With all my strength, I scrunched my fingers tightly around the fat wire until I felt my hand burning. Finally, I started to slow from 80 miles an hour to about 40, at least that’s the way it felt.
I squeezed and squeezed, barely slowing, and all at once there was the guide waiting for me on the platform in the tree. He caught me in a whirl on the wooden platform, and I grinned from ear to ear. Wow! What a rush!
But my glove was smoking! Really – it got so hot, it was actually smoking and my hand was burning. The guide smiled warmly, but with little concern.
Not just one zip across the jungle top, but 15 zip lines! From 15 platforms ranging from 30 to 100 metres above the ground, the flying foxes took us zipping through the jungle trees. Sometimes you could not see the other platform because there were so many thick jungle trees and the platforms were so far apart!
T’s experience was a little different. He went zipping across the treetops at 100 miles an hour and then used his glove brake so strongly that he stopped altogether several yards away from the next platform. The guide, somewhat disgustedly (according to T), instructed him on how to use the hand-over-hand method of pulling himself in – no easy task.

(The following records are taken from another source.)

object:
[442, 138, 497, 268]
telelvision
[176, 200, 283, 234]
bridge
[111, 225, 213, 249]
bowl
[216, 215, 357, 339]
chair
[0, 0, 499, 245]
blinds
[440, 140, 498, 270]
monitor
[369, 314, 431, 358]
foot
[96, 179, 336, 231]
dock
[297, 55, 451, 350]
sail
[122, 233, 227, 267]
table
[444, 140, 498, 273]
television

On his next zip, T felt more confident and while whizzing along at high speeds, managed to do some trick stunts as he flew through the air. Apparently he was doing 360’s as he zipped along. The guide was duly impressed.
“Senor, I ave not seen ahynee one do such manuevers on da zip line ehvvver before dis!”

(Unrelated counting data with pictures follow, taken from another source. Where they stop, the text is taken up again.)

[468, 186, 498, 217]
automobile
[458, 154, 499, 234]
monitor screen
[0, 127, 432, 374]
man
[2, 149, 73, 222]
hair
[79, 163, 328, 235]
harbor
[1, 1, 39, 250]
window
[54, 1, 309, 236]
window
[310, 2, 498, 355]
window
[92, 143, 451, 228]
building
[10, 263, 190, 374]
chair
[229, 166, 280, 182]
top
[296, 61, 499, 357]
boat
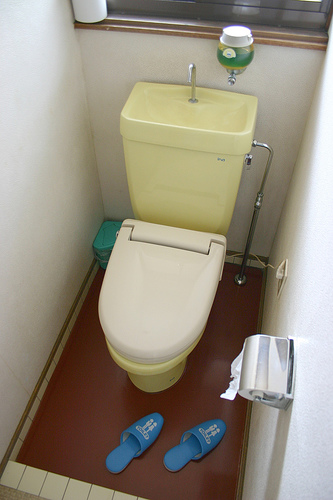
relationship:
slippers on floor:
[102, 411, 232, 475] [2, 374, 235, 500]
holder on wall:
[242, 332, 295, 406] [293, 175, 325, 405]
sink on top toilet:
[123, 63, 256, 153] [94, 82, 254, 394]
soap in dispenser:
[213, 50, 261, 70] [210, 25, 261, 86]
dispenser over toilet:
[210, 25, 261, 86] [94, 82, 254, 394]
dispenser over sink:
[210, 25, 261, 86] [123, 63, 256, 153]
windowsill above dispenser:
[122, 13, 216, 38] [210, 25, 261, 86]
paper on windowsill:
[64, 2, 126, 25] [122, 13, 216, 38]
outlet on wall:
[269, 258, 292, 297] [293, 175, 325, 405]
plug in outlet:
[273, 263, 283, 281] [269, 258, 292, 297]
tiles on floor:
[21, 464, 81, 499] [2, 374, 235, 500]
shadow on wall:
[259, 421, 294, 497] [293, 175, 325, 405]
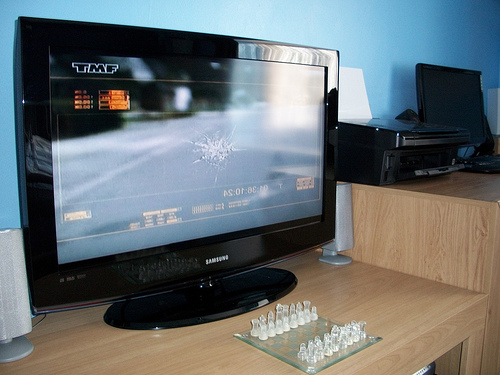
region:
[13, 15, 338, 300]
Large flat screen computer monitor.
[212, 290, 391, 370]
Clear and frosted glass chess set.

So T thought he was getting the hang of this zip line thing when he came charging across a long line at full speed. He was trying to slow down squeezing the glove carefully against the line – not too much so as to stop altogether as before, but enough to get safely on to the platform. Of course the guide would catch him if he approached the platform a little too fast.

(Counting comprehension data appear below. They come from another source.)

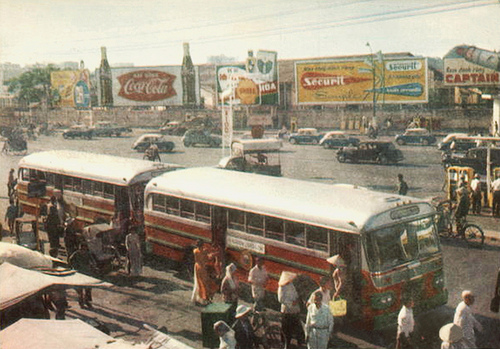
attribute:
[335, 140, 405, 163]
car — black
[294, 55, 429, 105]
billboard — orange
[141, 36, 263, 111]
bottle — large, brown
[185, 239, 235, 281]
woman — white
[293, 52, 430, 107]
billboard — huge, yellow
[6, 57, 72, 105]
tree — tall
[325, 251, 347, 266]
hat — chinese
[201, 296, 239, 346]
trash bin — green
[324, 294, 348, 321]
purse — yellow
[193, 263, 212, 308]
dress — orange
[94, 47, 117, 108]
bottle — large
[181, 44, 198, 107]
bottle — large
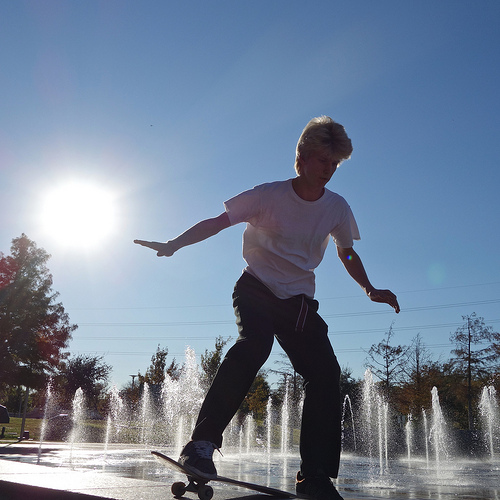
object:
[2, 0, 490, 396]
sky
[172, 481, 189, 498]
wheels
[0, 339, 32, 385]
leaves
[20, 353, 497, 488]
water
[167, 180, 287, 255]
arms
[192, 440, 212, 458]
laces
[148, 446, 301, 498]
skateboard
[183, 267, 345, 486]
pants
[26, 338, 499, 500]
fountain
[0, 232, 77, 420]
tree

Or maybe not. As T came flying in, the guide suddenly looked alarmed and at the last moment stepped aside, allowing him to crash full-bore into the tree!!!
“No Senor, I cannot stop a big man as you! I am a small man – you would squish me like a bug! Better you stopped by the tree.”
T was aghast. Scratched, bruised, cursing, shaken-up and somewhat dazed, he continued zipping from tree to tree.
Eventually he mastered it. And loved it.
After my last zip line to the last tree, there was a rope going miles down to the ground. Okay, not miles, but it was far. These trees were huge.
This was frightening! Before I could protest, the guide unhooked me from the zip line and secured me to the down-rope, all the while saying, “No problem, Senora, no problem…”
“But… but… I don’t know how to lower… to operate the mechanism… to… “, I stammered as I looked down, way down…. to several guides waiting at the bottom, little figures far below deep in the jungle.
“No problem Senora, the men at da bottom, they will adjus’ your descent.”
A weak “Oh…” squeaked out of my mouth as he pushed me over the edge of the platform.
A jerk and I stopped mid-air, down a bit, and another jerk stop, down a few inches at a time.
Ok, not so bad.
But suddenly, without warning, I was free flying down – straight down!
No stops, no jerks, raging straight down to the ground at lightening speed, screaming at the top of my lungs.
Just as I thought that I was plunging down to my death, a strong jerk stopped me, about 3 feet from the ground! OMG! My eyes must have been big as saucers. A burst of laughter erupted from the guys on the ground. Yah, very funny.
But zip lining – what an adrenalin rush! Sometimes I think we need that surge of fear or excitement to make us feel alive again! Amazing. Invigorating. Exhilarating.